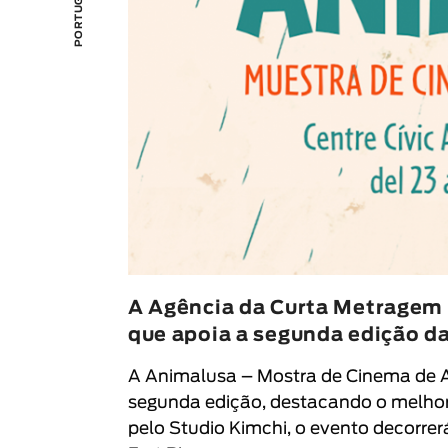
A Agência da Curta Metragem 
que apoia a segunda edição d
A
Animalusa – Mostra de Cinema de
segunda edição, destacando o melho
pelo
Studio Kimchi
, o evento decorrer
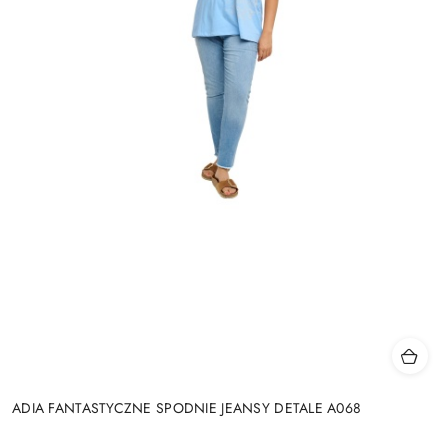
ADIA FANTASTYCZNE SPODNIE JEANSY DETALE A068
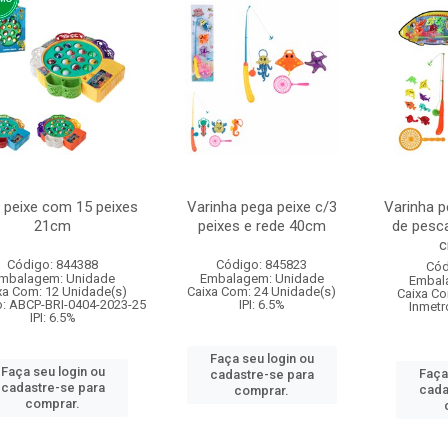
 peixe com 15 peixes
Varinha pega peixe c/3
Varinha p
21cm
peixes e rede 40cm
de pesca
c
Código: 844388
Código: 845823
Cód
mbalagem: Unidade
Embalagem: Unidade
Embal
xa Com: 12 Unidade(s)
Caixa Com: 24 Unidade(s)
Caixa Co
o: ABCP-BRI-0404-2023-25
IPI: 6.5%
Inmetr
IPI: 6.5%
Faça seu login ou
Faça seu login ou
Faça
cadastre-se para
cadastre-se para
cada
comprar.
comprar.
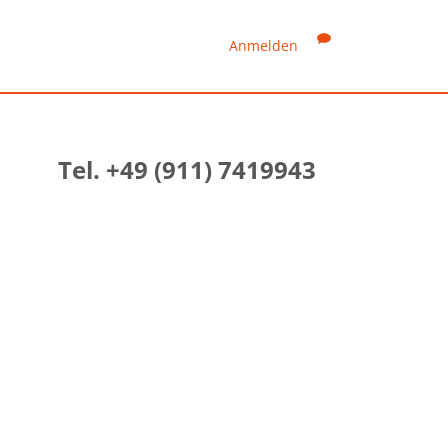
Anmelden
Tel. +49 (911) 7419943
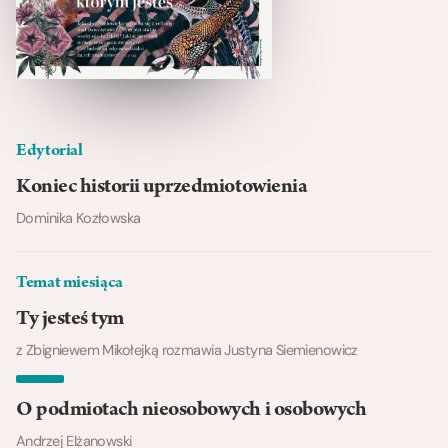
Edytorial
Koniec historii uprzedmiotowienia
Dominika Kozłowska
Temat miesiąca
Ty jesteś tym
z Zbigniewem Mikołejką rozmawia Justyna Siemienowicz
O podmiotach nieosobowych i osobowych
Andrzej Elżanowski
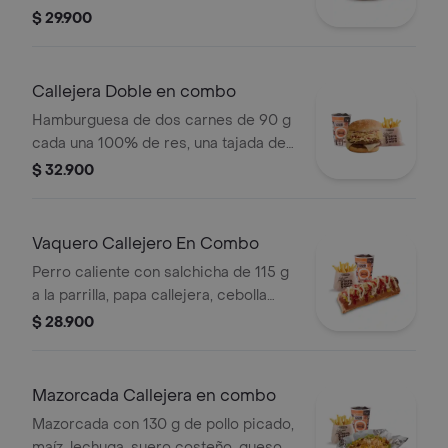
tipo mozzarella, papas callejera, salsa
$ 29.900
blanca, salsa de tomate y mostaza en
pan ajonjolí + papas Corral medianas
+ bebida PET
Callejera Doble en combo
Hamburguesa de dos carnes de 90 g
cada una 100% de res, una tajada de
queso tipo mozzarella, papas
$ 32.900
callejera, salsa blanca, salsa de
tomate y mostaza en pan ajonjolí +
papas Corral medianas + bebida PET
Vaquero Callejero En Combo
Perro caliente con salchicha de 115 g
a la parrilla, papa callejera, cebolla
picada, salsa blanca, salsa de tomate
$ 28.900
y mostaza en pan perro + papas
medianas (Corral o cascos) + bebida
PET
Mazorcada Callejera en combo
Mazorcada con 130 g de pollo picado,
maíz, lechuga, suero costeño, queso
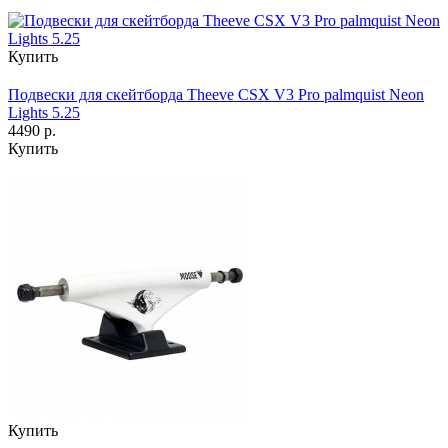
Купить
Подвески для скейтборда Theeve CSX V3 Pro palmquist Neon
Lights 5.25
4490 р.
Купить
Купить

————

◆ **What to produce**:
Copy the whole listing above line for line, but leave out the pictures.

◆ **Completed exercise**:
A Agência da Curta Metragem 
que apoia a segunda edição d
A
Animalusa – Mostra de Cinema de
segunda edição, destacando o melho
pelo
Studio Kimchi
, o evento decorrer
ADIA FANTASTYCZNE SPODNIE JEANSY DETALE A068
 peixe com 15 peixes
Varinha pega peixe c/3
Varinha p
21cm
peixes e rede 40cm
de pesca
c
Código: 844388
Código: 845823
Cód
mbalagem: Unidade
Embalagem: Unidade
Embal
xa Com: 12 Unidade(s)
Caixa Com: 24 Unidade(s)
Caixa Co
o: ABCP-BRI-0404-2023-25
IPI: 6.5%
Inmetr
IPI: 6.5%
Faça seu login ou
Faça seu login ou
Faça
cadastre-se para
cadastre-se para
cada
comprar.
comprar.
Anmelden
Tel. +49 (911) 7419943
Edytorial
Koniec historii uprzedmiotowienia
Dominika Kozłowska
Temat miesiąca
Ty jesteś tym
z Zbigniewem Mikołejką rozmawia Justyna Siemienowicz
O podmiotach nieosobowych i osobowych
Andrzej Elżanowski
tipo mozzarella, papas callejera, salsa
$ 29.900
blanca, salsa de tomate y mostaza en
pan ajonjolí + papas Corral medianas
+ bebida PET
Callejera Doble en combo
Hamburguesa de dos carnes de 90 g
cada una 100% de res, una tajada de
queso tipo mozzarella, papas
$ 32.900
callejera, salsa blanca, salsa de
tomate y mostaza en pan ajonjolí +
papas Corral medianas + bebida PET
Vaquero Callejero En Combo
Perro caliente con salchicha de 115 g
a la parrilla, papa callejera, cebolla
picada, salsa blanca, salsa de tomate
$ 28.900
y mostaza en pan perro + papas
medianas (Corral o cascos) + bebida
PET
Mazorcada Callejera en combo
Mazorcada con 130 g de pollo picado,
maíz, lechuga, suero costeño, queso
Купить
Подвески для скейтборда Theeve CSX V3 Pro palmquist Neon
Lights 5.25
4490 р.
Купить
Купить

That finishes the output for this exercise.